This is not about competition; the article is about the practice of people going to a retail establishment, taking the salesperson's time to collect all information to make a purchase, then popping online on your smartphone and buy it from an online site that can sell it for less since they do not provide the sales support.
Are you ethically OK with that practice?
The article is about people who look up products on their smartphone while shopping for them in a retail store. The article says that when help they're helped by a sales associate, they're more likely to buy in-store than online.
Of course I'm "OK" with people browsing in a store, or several stores, talking with salespeople, and buying from the cheapest merchant, whether it's online or brick and mortar. It's called being a smart consumer.
If I go to an electronics store and talk to a sales rep, and then go next door to another store and find it cheaper and buy it, there's also nothing wrong with that.
You seem to be stuck in this stone aged view of retail where brick and mortar are the "real" stores, and online merchants are illegitimately infringing on a market that is not theirs.
It's the merchants job to win the sale, and if they don't, because of price or otherwise, TS.
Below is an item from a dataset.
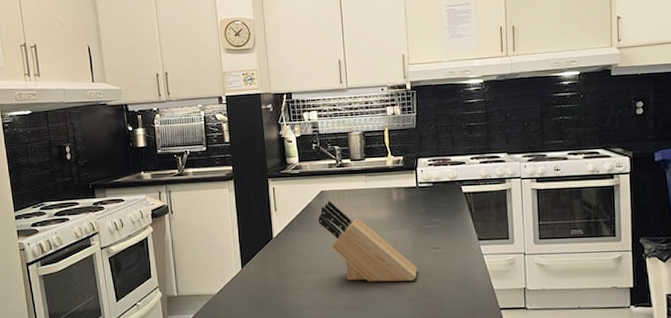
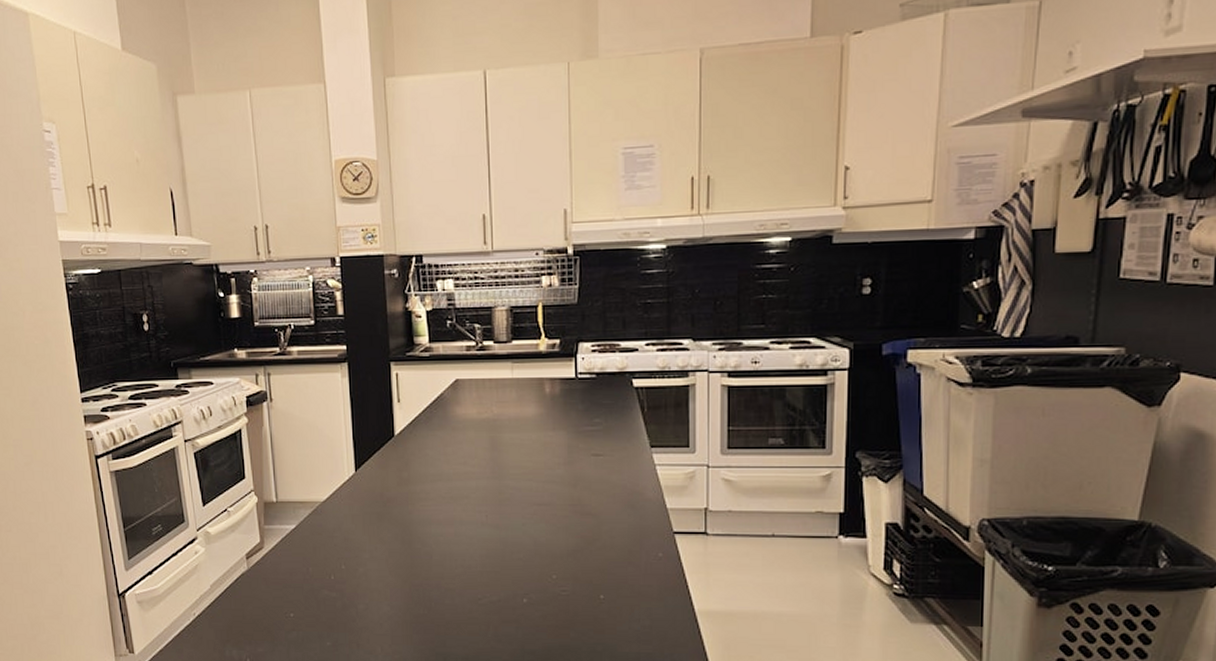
knife block: present [318,200,417,282] -> none [451,392,572,494]

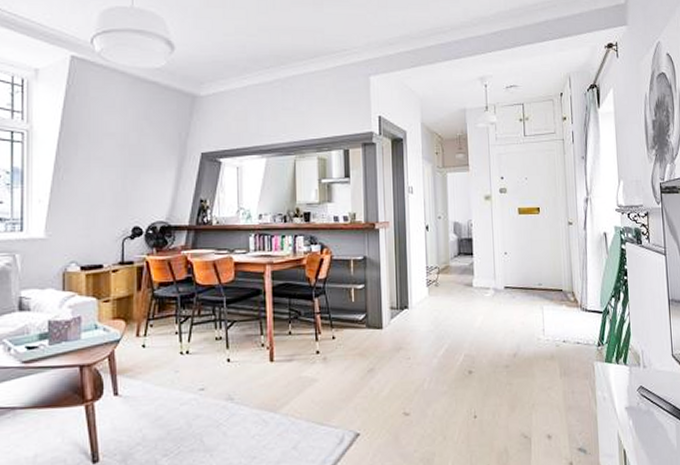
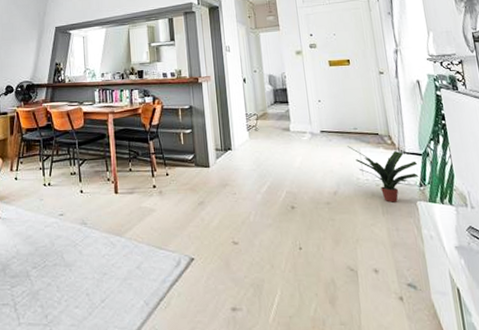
potted plant: none [531,303,598,364] -> present [347,146,419,203]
Your mindset reminds me of the Occupy movement. A salesperson is somehow "owed" the sale just because he talked to a potential customer for five minutes even though his price is higher, and it's "unfair" that he doesn't get the close because an online store is able to offer it cheaper even AFTER shipping costs. This may be the standard narrative at the Barack Obama School of Business, but it has absolutely no grounding in the real world.